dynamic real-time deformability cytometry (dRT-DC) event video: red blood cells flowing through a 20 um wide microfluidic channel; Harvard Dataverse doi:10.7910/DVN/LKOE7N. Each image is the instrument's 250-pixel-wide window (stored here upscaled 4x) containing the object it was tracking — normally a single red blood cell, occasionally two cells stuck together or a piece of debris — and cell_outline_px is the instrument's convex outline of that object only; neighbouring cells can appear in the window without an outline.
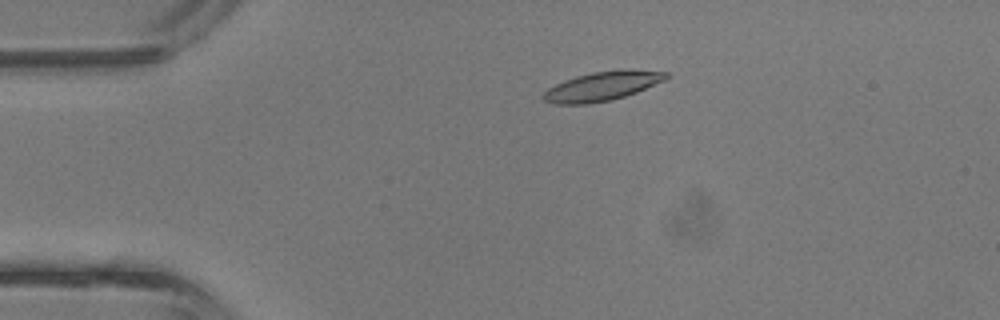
{"species": "common noctule bat (a hibernating species)", "species_latin": "Nyctalus noctula", "temperature_condition": "room temperature", "stored_images_in_passage": 42, "camera_frame_rate_fps": 3000, "um_per_image_px": 0.085, "animal": {"sex": "male", "body_mass_g": 13.3}, "frame": {"image": 1, "passage_image": 9, "time_ms": 2.667, "image_size_px": [1000, 320], "cell_outline_px": [[668, 76], [664, 80], [636, 92], [612, 100], [588, 104], [552, 104], [544, 100], [540, 96], [548, 88], [564, 80], [576, 76], [592, 72], [620, 68], [628, 68], [668, 72]], "centroid_in_image_um": [51.17, 7.31], "position_along_channel_um": 33.8, "area_um2": 21.1}}
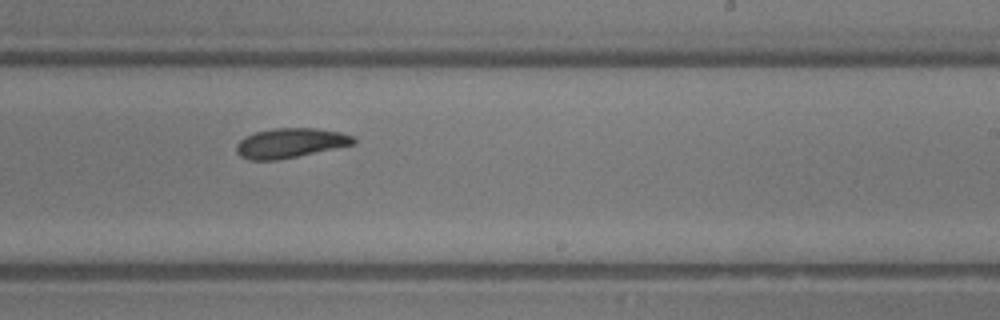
{"frame": {"image": 2, "passage_image": 26, "time_ms": 8.333, "image_size_px": [1000, 320], "cell_outline_px": [[356, 144], [276, 160], [248, 160], [240, 156], [236, 152], [236, 144], [244, 136], [256, 132], [272, 128], [316, 128], [340, 132], [352, 136], [356, 140]], "centroid_in_image_um": [24.65, 12.15], "position_along_channel_um": 264.4, "area_um2": 20.23}}
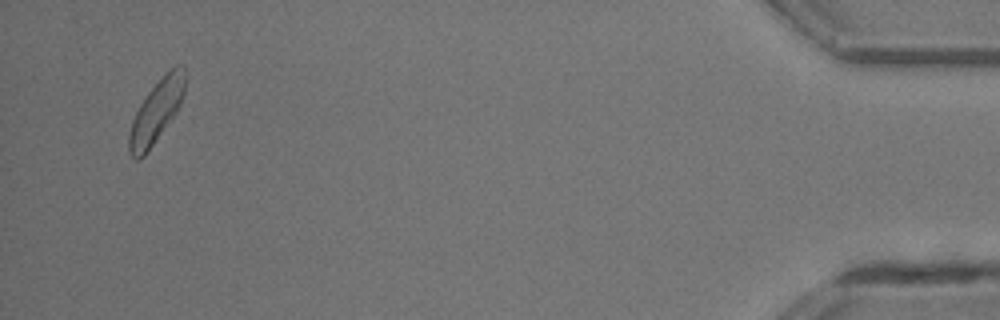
{"frame": {"image": 3, "passage_image": 41, "time_ms": 13.333, "image_size_px": [1000, 320], "cell_outline_px": [[184, 92], [180, 104], [176, 112], [144, 156], [140, 160], [136, 160], [128, 152], [128, 136], [132, 120], [140, 104], [148, 92], [176, 64], [184, 64]], "centroid_in_image_um": [13.26, 9.51], "position_along_channel_um": 421.9, "area_um2": 19.83}, "authors_computed_cell_mechanics": {"area_um2": 20.519, "velocity_mm_per_s": 4.8599, "shape_relaxation_time_tau1_ms": 3.2538, "shape_relaxation_time_tau2_ms": null, "deformation_change_tau1": 0.1184, "deformation_change_tau2": null}}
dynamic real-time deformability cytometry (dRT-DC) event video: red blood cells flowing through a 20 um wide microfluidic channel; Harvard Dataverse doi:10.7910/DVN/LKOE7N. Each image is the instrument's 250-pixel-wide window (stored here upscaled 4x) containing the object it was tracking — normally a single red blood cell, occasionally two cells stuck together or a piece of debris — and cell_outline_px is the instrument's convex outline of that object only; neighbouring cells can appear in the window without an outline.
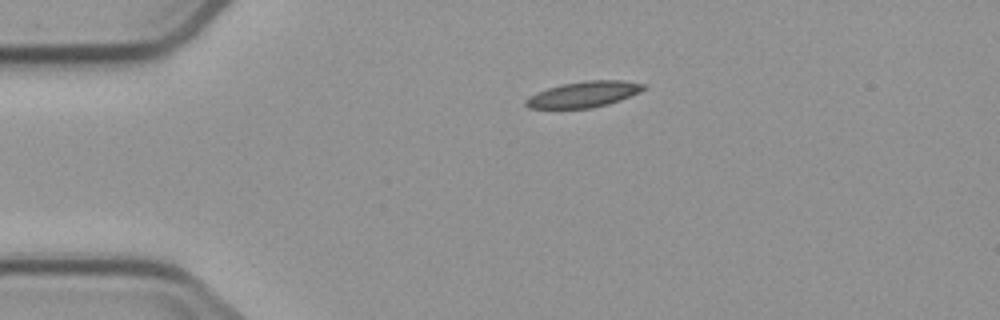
{"species": "common noctule bat (a hibernating species)", "species_latin": "Nyctalus noctula", "temperature_condition": "cold", "stored_images_in_passage": 2, "camera_frame_rate_fps": 3000, "um_per_image_px": 0.085, "animal": {"sex": "male", "body_mass_g": 23.1, "forearm_length_mm": 52.7}, "frame": {"image": 1, "passage_image": 1, "time_ms": 0.0, "image_size_px": [1000, 320], "cell_outline_px": [[648, 88], [640, 92], [620, 100], [608, 104], [592, 108], [528, 108], [524, 104], [524, 100], [528, 96], [536, 92], [560, 84], [584, 80], [624, 80], [648, 84]], "centroid_in_image_um": [49.64, 8.0], "position_along_channel_um": 35.4, "area_um2": 18.09}}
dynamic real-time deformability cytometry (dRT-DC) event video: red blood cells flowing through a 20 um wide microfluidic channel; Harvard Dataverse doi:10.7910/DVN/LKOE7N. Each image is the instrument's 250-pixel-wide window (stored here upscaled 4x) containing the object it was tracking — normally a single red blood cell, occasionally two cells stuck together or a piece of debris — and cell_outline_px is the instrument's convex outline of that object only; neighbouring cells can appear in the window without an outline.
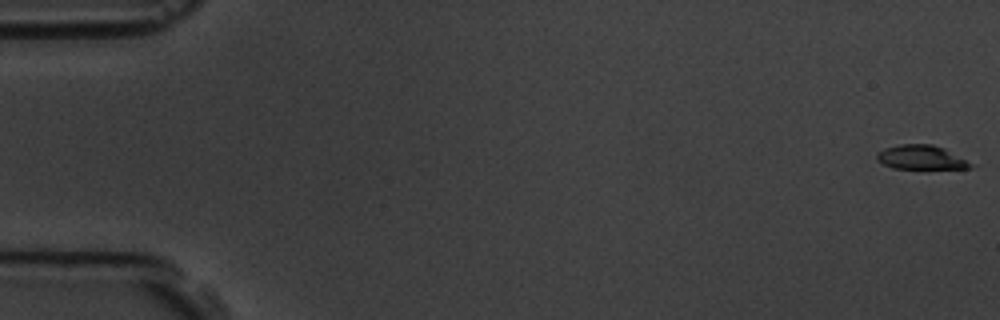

# Requirement
From the data above, write out everything exactly except the pictures.

# Result
dynamic real-time deformability cytometry (dRT-DC) event video: red blood cells flowing through a 20 um wide microfluidic channel; Harvard Dataverse doi:10.7910/DVN/LKOE7N. Each image is the instrument's 250-pixel-wide window (stored here upscaled 4x) containing the object it was tracking — normally a single red blood cell, occasionally two cells stuck together or a piece of debris — and cell_outline_px is the instrument's convex outline of that object only; neighbouring cells can appear in the window without an outline.
{"species": "common noctule bat (a hibernating species)", "species_latin": "Nyctalus noctula", "temperature_condition": "room temperature", "stored_images_in_passage": 42, "camera_frame_rate_fps": 3000, "um_per_image_px": 0.085, "animal": {"sex": "male", "body_mass_g": 13.3}, "frame": {"image": 1, "passage_image": 9, "time_ms": 2.667, "image_size_px": [1000, 320], "cell_outline_px": [[668, 76], [664, 80], [636, 92], [612, 100], [588, 104], [552, 104], [544, 100], [540, 96], [548, 88], [564, 80], [576, 76], [592, 72], [620, 68], [628, 68], [668, 72]], "centroid_in_image_um": [51.17, 7.31], "position_along_channel_um": 33.8, "area_um2": 21.1}}
{"frame": {"image": 2, "passage_image": 26, "time_ms": 8.333, "image_size_px": [1000, 320], "cell_outline_px": [[356, 144], [276, 160], [248, 160], [240, 156], [236, 152], [236, 144], [244, 136], [256, 132], [272, 128], [316, 128], [340, 132], [352, 136], [356, 140]], "centroid_in_image_um": [24.65, 12.15], "position_along_channel_um": 264.4, "area_um2": 20.23}}
{"frame": {"image": 3, "passage_image": 41, "time_ms": 13.333, "image_size_px": [1000, 320], "cell_outline_px": [[184, 92], [180, 104], [176, 112], [144, 156], [140, 160], [136, 160], [128, 152], [128, 136], [132, 120], [140, 104], [148, 92], [176, 64], [184, 64]], "centroid_in_image_um": [13.26, 9.51], "position_along_channel_um": 421.9, "area_um2": 19.83}, "authors_computed_cell_mechanics": {"area_um2": 20.519, "velocity_mm_per_s": 4.8599, "shape_relaxation_time_tau1_ms": 3.2538, "shape_relaxation_time_tau2_ms": null, "deformation_change_tau1": 0.1184, "deformation_change_tau2": null}}
dynamic real-time deformability cytometry (dRT-DC) event video: red blood cells flowing through a 20 um wide microfluidic channel; Harvard Dataverse doi:10.7910/DVN/LKOE7N. Each image is the instrument's 250-pixel-wide window (stored here upscaled 4x) containing the object it was tracking — normally a single red blood cell, occasionally two cells stuck together or a piece of debris — and cell_outline_px is the instrument's convex outline of that object only; neighbouring cells can appear in the window without an outline.
{"species": "common noctule bat (a hibernating species)", "species_latin": "Nyctalus noctula", "temperature_condition": "cold", "stored_images_in_passage": 2, "camera_frame_rate_fps": 3000, "um_per_image_px": 0.085, "animal": {"sex": "male", "body_mass_g": 23.1, "forearm_length_mm": 52.7}, "frame": {"image": 1, "passage_image": 1, "time_ms": 0.0, "image_size_px": [1000, 320], "cell_outline_px": [[648, 88], [640, 92], [620, 100], [608, 104], [592, 108], [528, 108], [524, 104], [524, 100], [528, 96], [536, 92], [560, 84], [584, 80], [624, 80], [648, 84]], "centroid_in_image_um": [49.64, 8.0], "position_along_channel_um": 35.4, "area_um2": 18.09}}
dynamic real-time deformability cytometry (dRT-DC) event video: red blood cells flowing through a 20 um wide microfluidic channel; Harvard Dataverse doi:10.7910/DVN/LKOE7N. Each image is the instrument's 250-pixel-wide window (stored here upscaled 4x) containing the object it was tracking — normally a single red blood cell, occasionally two cells stuck together or a piece of debris — and cell_outline_px is the instrument's convex outline of that object only; neighbouring cells can appear in the window without an outline.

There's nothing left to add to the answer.